#### [DOCUMENT SECTION]
Such pandering has become a style of politics and is reminiscent of George Wallace and his four presidential campaigns.  Here’s what Wallace had to say after his first unsuccessful run for governor of Alabama in 1958. “After the election, aide Seymore Trammell recalled Wallace saying, “Seymore, you know why I lost that governor’s race?… I was outniggered by John Patterson. And I’ll tell you here and now, I will never be outniggered again.’” Here we are 54 years later and the same dynamic, the same corrosive rhetoric with cleaned-up language is being used across the board by candidates and their supporters. This time it is Muslims, and  “foreigners” (read – Hispanics), gay rights, non-believers of whatever religion is at hand, people on welfare (Remember Ronald Reagan and his “welfare queens”?), health care, women’s health, birth control, gun control – the list goes on and on and on. And let’s not forget Georgia state Representative Terry England’s  comparison of women needing to abort a stillborn or dying fetus to pregnant cows and pigs. The hot button issues of our national disaffection, dysfunction, disillusionment, and disintegration as a society never mind community.

#### [PROBLEMS TO WORK ON]
1 – Condense the paragraph that begins "Such pandering has become" from the passage on political pandering into a short bulleted list that keeps its main facts.
2 – Write the next part of the passage on political pandering, picking up after its final sentence.
The collected data is not needed for this work.

Collected data:
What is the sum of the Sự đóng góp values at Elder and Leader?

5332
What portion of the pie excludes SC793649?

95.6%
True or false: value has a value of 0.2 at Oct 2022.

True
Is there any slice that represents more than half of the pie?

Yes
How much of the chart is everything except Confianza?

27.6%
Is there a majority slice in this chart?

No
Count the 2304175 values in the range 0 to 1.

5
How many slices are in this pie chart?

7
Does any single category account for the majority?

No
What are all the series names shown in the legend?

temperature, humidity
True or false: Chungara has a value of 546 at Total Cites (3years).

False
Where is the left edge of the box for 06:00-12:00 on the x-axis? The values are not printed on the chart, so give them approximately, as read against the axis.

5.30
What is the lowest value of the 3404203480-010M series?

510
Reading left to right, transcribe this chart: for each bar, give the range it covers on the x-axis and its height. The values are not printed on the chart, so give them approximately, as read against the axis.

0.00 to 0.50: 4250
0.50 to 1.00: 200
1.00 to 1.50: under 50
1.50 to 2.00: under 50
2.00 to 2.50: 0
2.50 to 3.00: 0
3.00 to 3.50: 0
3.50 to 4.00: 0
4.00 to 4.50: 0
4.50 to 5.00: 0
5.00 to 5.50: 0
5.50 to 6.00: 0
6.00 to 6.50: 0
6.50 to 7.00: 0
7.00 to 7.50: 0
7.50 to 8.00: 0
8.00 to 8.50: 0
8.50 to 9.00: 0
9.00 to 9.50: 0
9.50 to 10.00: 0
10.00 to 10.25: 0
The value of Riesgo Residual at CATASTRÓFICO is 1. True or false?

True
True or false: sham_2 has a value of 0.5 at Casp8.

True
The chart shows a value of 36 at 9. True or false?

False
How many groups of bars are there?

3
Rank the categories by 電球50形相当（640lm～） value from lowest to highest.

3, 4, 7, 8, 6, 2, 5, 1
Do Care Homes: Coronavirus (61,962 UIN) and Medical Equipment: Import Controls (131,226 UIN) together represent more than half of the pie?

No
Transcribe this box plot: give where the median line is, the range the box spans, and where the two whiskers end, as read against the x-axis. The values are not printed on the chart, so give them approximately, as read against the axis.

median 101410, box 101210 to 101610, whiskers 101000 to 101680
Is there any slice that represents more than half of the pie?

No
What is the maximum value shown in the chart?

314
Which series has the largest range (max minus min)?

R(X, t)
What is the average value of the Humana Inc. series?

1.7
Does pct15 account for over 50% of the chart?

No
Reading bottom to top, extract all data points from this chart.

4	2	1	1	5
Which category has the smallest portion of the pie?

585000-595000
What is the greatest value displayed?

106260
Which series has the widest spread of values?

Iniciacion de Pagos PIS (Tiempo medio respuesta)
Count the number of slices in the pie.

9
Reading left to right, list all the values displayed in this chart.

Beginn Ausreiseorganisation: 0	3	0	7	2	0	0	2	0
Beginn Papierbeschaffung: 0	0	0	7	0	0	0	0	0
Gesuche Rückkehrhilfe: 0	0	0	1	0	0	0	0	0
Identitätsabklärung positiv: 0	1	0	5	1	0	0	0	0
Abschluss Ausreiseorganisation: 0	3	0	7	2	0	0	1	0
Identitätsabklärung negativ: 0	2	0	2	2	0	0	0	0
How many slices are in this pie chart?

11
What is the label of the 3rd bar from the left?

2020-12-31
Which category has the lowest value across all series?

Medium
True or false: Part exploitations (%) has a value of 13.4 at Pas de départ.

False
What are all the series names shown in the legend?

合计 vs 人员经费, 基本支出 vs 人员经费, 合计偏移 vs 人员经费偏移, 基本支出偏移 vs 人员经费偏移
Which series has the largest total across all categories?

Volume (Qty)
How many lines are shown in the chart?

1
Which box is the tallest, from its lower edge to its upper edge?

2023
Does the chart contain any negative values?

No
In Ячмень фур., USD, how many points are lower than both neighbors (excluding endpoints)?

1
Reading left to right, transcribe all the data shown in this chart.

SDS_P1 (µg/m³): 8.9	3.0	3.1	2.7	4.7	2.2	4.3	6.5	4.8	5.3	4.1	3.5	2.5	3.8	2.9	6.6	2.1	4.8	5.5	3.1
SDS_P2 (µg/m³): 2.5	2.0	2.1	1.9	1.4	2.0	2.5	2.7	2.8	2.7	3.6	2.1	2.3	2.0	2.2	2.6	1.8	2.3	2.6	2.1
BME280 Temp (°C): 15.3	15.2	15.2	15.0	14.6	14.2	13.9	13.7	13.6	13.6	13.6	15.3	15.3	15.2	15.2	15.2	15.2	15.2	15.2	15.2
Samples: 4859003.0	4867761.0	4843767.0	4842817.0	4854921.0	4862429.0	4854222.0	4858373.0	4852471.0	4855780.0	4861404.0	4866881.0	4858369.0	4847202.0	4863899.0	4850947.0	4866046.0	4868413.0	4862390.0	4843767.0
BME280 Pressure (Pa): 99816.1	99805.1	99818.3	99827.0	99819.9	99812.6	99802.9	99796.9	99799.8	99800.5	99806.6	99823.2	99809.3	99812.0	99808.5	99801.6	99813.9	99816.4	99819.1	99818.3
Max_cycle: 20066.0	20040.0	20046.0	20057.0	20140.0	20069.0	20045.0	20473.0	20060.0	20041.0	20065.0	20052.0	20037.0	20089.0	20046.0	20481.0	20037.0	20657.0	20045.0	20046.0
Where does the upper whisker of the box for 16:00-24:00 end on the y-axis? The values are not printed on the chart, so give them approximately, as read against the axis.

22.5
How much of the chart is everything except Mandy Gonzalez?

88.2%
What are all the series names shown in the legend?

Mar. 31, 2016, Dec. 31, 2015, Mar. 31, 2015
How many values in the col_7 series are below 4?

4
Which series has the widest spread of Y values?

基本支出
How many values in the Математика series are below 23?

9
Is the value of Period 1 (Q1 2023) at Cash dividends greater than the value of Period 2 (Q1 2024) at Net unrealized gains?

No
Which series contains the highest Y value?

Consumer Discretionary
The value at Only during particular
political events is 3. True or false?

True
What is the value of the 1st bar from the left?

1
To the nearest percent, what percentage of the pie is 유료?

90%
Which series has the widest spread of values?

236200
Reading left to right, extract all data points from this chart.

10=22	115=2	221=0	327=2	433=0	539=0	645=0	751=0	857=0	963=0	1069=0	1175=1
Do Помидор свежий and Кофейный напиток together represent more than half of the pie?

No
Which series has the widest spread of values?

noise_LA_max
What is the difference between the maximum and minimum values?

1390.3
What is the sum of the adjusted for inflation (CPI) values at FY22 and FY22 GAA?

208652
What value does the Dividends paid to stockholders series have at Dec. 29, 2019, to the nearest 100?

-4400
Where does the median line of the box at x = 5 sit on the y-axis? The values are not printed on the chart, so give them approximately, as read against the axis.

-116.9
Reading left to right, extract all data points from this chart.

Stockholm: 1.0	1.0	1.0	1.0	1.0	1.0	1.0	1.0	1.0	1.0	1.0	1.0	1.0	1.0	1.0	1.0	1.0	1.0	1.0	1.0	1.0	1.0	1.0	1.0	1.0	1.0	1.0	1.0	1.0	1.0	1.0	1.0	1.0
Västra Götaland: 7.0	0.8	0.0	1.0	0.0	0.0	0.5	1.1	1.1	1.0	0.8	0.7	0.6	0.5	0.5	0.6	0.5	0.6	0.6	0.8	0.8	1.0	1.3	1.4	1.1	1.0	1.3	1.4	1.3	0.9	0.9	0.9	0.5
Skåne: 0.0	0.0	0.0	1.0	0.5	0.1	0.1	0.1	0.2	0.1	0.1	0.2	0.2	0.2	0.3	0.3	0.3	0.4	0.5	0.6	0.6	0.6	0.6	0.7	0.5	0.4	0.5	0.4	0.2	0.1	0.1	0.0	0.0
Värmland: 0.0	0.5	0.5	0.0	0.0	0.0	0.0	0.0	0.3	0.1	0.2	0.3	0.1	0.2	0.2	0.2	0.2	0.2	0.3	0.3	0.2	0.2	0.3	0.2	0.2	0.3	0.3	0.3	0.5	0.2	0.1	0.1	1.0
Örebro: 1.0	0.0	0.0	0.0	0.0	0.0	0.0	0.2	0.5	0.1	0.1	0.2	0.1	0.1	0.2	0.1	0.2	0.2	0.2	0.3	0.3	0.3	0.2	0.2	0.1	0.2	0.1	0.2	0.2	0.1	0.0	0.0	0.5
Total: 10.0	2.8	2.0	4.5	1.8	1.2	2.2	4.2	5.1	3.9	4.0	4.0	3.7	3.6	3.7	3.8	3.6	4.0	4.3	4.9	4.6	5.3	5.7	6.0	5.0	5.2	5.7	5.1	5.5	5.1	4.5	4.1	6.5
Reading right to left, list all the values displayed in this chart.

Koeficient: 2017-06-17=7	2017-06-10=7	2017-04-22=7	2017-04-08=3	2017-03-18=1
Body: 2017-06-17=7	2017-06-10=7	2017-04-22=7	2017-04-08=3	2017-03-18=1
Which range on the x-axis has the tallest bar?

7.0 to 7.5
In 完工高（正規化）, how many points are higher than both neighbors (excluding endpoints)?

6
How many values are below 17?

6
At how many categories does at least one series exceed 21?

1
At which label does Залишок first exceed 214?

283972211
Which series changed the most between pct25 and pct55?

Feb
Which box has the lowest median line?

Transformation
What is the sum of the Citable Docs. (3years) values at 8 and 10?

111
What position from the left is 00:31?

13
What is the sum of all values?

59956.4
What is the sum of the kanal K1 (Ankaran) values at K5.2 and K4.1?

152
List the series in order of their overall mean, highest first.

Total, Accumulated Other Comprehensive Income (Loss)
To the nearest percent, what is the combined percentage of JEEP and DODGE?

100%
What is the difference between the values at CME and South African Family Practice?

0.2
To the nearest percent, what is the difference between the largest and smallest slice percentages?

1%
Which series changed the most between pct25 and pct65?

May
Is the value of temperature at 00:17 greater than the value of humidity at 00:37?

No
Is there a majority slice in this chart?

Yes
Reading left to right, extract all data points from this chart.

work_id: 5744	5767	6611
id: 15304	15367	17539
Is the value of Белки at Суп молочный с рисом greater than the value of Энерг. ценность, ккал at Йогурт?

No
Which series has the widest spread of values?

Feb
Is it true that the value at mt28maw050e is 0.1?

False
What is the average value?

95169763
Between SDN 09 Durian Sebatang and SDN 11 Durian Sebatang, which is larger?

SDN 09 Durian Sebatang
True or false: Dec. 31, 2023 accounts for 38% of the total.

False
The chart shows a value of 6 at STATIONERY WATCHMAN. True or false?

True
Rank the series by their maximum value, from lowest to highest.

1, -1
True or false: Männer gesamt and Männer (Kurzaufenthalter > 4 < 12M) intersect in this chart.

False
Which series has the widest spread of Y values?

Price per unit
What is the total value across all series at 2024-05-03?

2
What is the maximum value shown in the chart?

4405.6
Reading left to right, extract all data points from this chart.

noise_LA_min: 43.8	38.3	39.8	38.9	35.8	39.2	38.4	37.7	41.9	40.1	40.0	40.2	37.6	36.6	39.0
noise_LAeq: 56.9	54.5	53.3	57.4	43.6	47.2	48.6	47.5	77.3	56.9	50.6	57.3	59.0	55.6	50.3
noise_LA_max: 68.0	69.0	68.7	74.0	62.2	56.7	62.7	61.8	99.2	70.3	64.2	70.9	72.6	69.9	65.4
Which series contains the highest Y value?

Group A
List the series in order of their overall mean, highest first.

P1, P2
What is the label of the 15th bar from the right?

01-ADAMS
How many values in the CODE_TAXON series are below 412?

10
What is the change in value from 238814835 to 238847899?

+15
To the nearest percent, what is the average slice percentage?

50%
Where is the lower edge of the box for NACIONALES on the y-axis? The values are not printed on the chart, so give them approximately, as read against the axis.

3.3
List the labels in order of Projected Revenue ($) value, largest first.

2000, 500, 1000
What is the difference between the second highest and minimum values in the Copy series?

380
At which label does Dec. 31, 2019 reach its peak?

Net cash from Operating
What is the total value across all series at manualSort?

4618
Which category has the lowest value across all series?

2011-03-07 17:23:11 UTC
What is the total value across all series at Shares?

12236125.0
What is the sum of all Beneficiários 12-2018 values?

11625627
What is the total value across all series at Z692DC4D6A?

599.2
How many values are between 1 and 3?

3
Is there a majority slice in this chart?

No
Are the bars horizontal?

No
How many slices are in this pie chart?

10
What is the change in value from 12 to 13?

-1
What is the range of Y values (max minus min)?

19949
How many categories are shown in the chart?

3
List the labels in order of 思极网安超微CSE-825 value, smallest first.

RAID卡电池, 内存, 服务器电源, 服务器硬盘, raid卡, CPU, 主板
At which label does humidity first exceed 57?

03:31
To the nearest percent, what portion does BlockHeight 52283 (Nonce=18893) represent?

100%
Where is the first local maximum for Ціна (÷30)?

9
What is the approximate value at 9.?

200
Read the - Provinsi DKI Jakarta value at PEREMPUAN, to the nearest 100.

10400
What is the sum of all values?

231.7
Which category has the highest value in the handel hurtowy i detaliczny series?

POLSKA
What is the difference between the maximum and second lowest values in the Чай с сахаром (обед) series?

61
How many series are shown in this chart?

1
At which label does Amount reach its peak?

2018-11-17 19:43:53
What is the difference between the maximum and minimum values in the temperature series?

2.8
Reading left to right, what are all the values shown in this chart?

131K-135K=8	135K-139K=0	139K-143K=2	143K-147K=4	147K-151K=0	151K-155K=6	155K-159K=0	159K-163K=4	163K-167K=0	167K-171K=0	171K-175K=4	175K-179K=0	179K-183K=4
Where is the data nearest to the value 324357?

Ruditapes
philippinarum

#### [REPLIES]
1 –
- Pandering has become a style of politics that recalls George Wallace and his four presidential campaigns.
- After losing the 1958 race for governor of Alabama, Wallace told aide Seymore Trammell that he lost because John Patterson had outdone him in racist appeals. He vowed it would never happen again.
- Fifty-four years later, candidates and their supporters use the same corrosive rhetoric across the board, in cleaned-up language.
- The targets now include Muslims, "foreigners" (meaning Hispanics), gay rights, non-believers, people on welfare (recalling Ronald Reagan's "welfare queens"), health care, women's health, birth control, and gun control.
- Georgia state Representative Terry England compared women who need to abort a stillborn or dying fetus to pregnant cows and pigs.
- These hot-button issues reflect national disaffection, dysfunction, disillusionment, and disintegration as a society.

2 –
Another example, as if we really need more, of social dysfunction is reflected in how certain cities, certain mayors, and certain police departments respond to the #occupy movement. Class warfare is when billionaire mayors such as Michael Bloomberg’s allow their police department to brutalize not only demonstrators but even the press. Another billionaire, Jamie Dimon, chairman, president and chief executive of J.P. Morgan Chase donated $4.6 million to the NYC police department during last year’s #occupy demonstrations. Is it reasonable to ask what he got for his money? Between 2001 and 2011, Dimon’s company, J.P. Morgan, paid 4 billion – 877 million dollars in fines and penalties to various governmental authorities here and abroad for illicit financial activities. During the dust-up over the collapse of banks and the rise of #occupywallstreet, The Speaker of the US House of Representatives, John Boehner, himself a millionaire with a net worth said to be around $2.1 million dollars, criticized President Obama’s plans to reduce the deficit and charmingly characterized populist activity as creating class-warfare in the United States where, according to him, no such thing exists.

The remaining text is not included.